Visiting professor’s speech ‘Why Nation’s Jail’ part of larger series of events called ‘Fireside Chat’

Senior Staff Writer
Wednesday, October 18, 2017

Daniel D’Amico, lecturer in economics and and associate director of the Political Theory Project, discussed his research on the incarceration rates among nations in a talk titled “Why Nation’s Jail” Wednesday night. The talk was hosted by the Intercollegiate Finance Journal and was part of a larger event series, “Fireside Chat,” which aims to bring conversations occurring within IFJ to the larger community.

In the talk, D’Amico touched on why some nations have higher incarceration rates than others, through the lens of public choice theory, the use of economics to examine global social and political problems.

D’Amico began his talk by laying down background information on the legal origins of how various countries around the globe incarcerate. D’Amico explained the organization and intention of political systems by pointing to a chart with columns of “policy implementing” and “conflict solving” with rows of “hierarchical authority” and “coordinate authority.” He referenced the British legal system as common law, characterized by a decentralized structure.  Meanwhile, the French legal system has civil law, characterized by its codification. D’Amico then explained that the French system has lower numbers of incarceration than the British system, though there is a larger sector of governmental involvement in incarceration within common law countries like Britain.

“Legal systems are big bundles of rules, incentive processes and differences of how they do the law. The outcome they are interested in is economic performance.”

Though D’Amico said “mass incarceration transcends the U.S. experience,” he also stressed that much can be done to alleviate the social problems that come with mass incarnation. Historically, institutional structures matter more when it comes to determining incarceration rates than the organization of criminal justice authorities.
Though D’Amico touched on economic theories that widely implicate the United States’ incarceration rates, he was able to set a conversational tone, as he explained difficult topics and joked about an email from his coauthor who said his data was “robust af.”

Vanessa Zhang ’19, the executive secretary of IFJ, planned the event. “We’ve done this event in the past with students. We’re trying to become a more involving community and involve people outside of IFJ at these events.”

Correction: A previous version of this article stated that Daniel D’Amico is a visiting professor of political science. In fact, he is a lecturer in economics and associate director of the Political Theory Project. The Herald regrets the error.

### [WHAT IS ASKED]
Do these statements about D'Amico's talk agree with the article? Answer yes or no for each and quote the words that decide it.
1. The Intercollegiate Finance Journal hosted the talk.
2. The British system has lower numbers of incarceration than the French system.
3. D'Amico is a visiting professor of political science.
Rely on the article alone.

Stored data
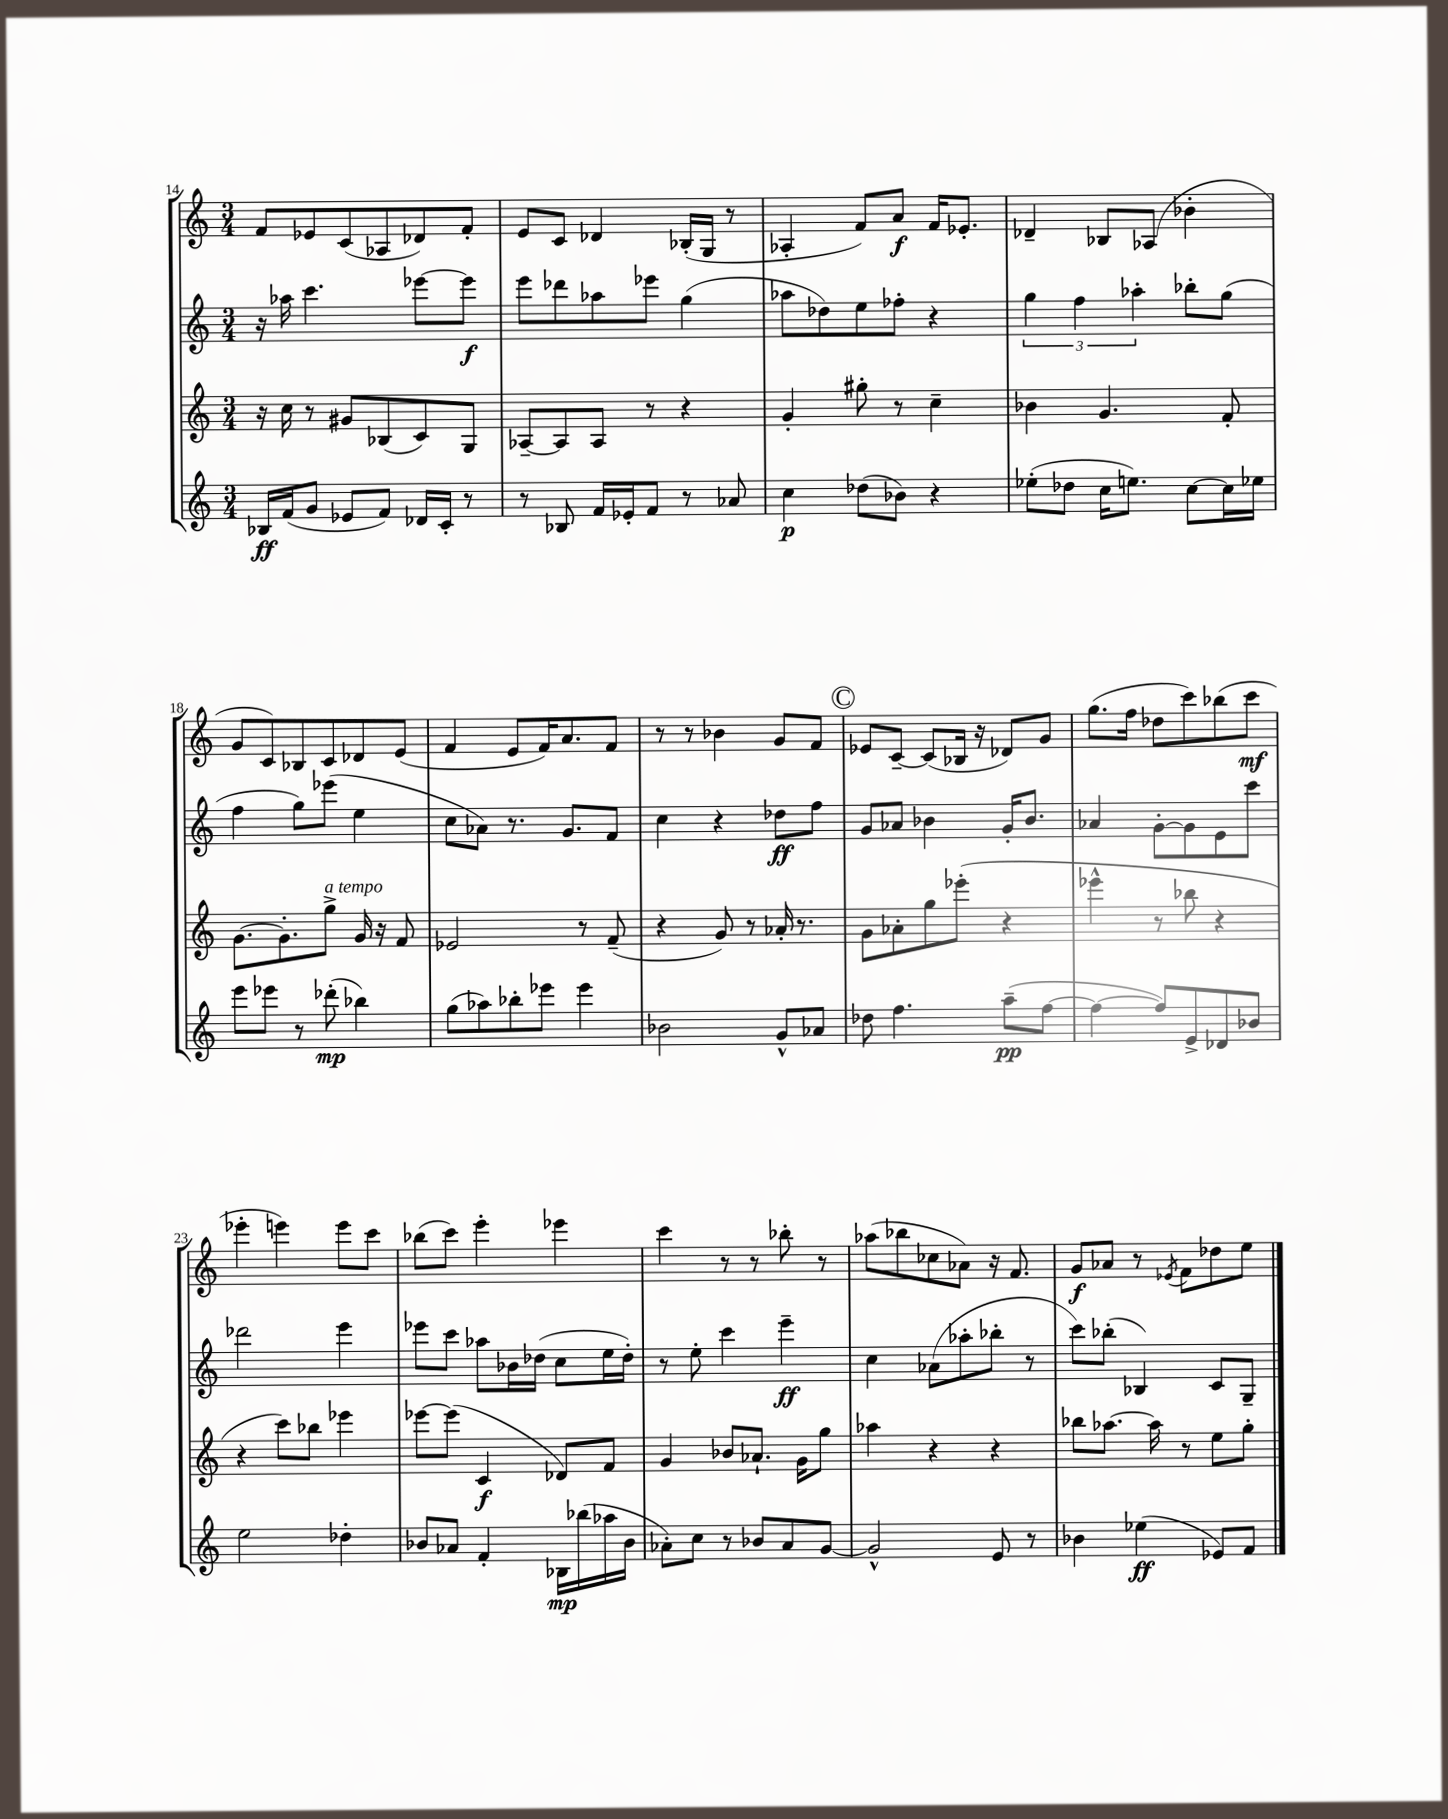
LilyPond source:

<<
\new StaffGroup <<
\new Staff = "s0" {
    \clef treble \key c \major \numericTimeSignature \time 3/4
    f'8 ees'8 c'8( aes8 des'8) f'8-. |
    e'8 c'8 des'4 bes16-.( g16 r8 |
    aes4-. f'8) a'8\f f'16 ees'8.-. |
    des'4-- bes8 aes8( bes'4-. |
    g'8 c'8) bes8 c'8 des'8 e'8( |
    f'4 e'8 f'16) a'8. f'8 |
    r8 r8 bes'4 g'8 f'8 |
    \mark \markup { \circle "C" } ees'8 c'8~-- c'8( bes16 r16 des'8) g'8 |
    g''8.( f''16 des''8 c'''8) bes''8( c'''8\mf |
    ees'''4-. e'''4) e'''8 c'''8 |
    bes''8( c'''8) e'''4-. ees'''4 |
    c'''4 r8 r8 bes''8-. r8 |
    aes''8( bes''8 ces''8 aes'8) r16 f'8. |
    g'8\f aes'8 r8 \acciaccatura { ees'8 } f'8 des''8 e''8 \bar "|." |
}
\new Staff = "s1" {
    \clef treble \key c \major \numericTimeSignature \time 3/4
    r16 aes''16 c'''4. ees'''8~ ees'''8\f |
    e'''8 des'''8 aes''8 ees'''8 g''4( |
    aes''8 des''8) e''8 fes''8-. r4 |
    \tuplet 3/2 { g''4 f''4 aes''4-. } bes''8-. g''8( |
    f''4 g''8) ees'''8( e''4 |
    c''8 aes'8) r8. g'8. f'8 |
    c''4 r4 des''8\ff f''8 |
    \mark \markup { \circle "C" } g'8 aes'8 bes'4 g'16-. bes'8. |
    aes'4 g'8~-. g'8 e'8 c'''8 |
    des'''2 e'''4 |
    ees'''8 c'''8 aes''8 bes'16 des''16( c''8 e''16 des''16-.) |
    r8 e''8-. c'''4 e'''4--\ff |
    c''4 aes'8( aes''8-. bes''8-. r8 |
    c'''8) bes''8-.( bes4) c'8 g8-- \bar "|." |
}
\new Staff = "s2" {
    \clef treble \key c \major \numericTimeSignature \time 3/4
    r16 c''16 r8 gis'8 bes8( c'8) g8 |
    aes8~-- aes8 aes8 r8 r4 |
    g'4-. gis''8-. r8 c''4-- |
    bes'4 g'4. f'8-. |
    g'8.~ g'8.-. g''8->^\markup { \italic "a tempo" } g'16 r16 f'8 |
    ees'2 r8 f'8--( |
    r4 g'8) r8 aes'16-. r8. |
    \mark \markup { \circle "C" } g'8 aes'8-. g''8 ees'''8-.( r4 |
    ees'''4-^ r8 bes''8 r4 |
    r4 c'''8) bes''8 ees'''4 |
    ees'''8~ ees'''8( c'4\f des'8) f'8 |
    g'4 bes'8 aes'8.-! g'16 g''8 |
    aes''4 r4 r4 |
    bes''8 aes''8.~ aes''16 r8 e''8 g''8-. \bar "|." |
}
\new Staff = "s3" {
    \clef treble \key c \major \numericTimeSignature \time 3/4
    bes16\ff f'16( g'8 ees'8 f'8) des'16 c'16-. r8 |
    r8 bes8 f'16 ees'16-. f'8 r8 aes'8 |
    c''4\p des''8( bes'8) r4 |
    ees''8-.( des''8 c''16 e''8.) c''8~ c''16 ees''16 |
    e'''8 ees'''8 r8 des'''8-.\mp( bes''4) |
    g''8( aes''8) bes''8-. ees'''8 ees'''4 |
    bes'2 g'8-^ aes'8 |
    \mark \markup { \circle "C" } des''8 f''4. a''8--\pp( f''8~ |
    f''4~ f''8) e'8-> des'8 bes'8 |
    e''2 des''4-. |
    bes'8 aes'8 f'4-. bes16\mp bes''16( aes''16 bes'16 |
    aes'8-.) c''8 r8 bes'8 aes'8 g'8~ |
    g'2-^ e'8 r8 |
    bes'4 ees''4\ff( ees'8) f'8 \bar "|." |
}
>>
>>
\layout { \context { \Score currentBarNumber = #14 } }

### [OUTPUT BELOW]
1. Yes: "The talk was hosted by the Intercollegiate Finance Journal"
2. No: "the French system has lower numbers of incarceration than the British system"
3. No: "In fact, he is a lecturer in economics and associate director of the Political Theory Project."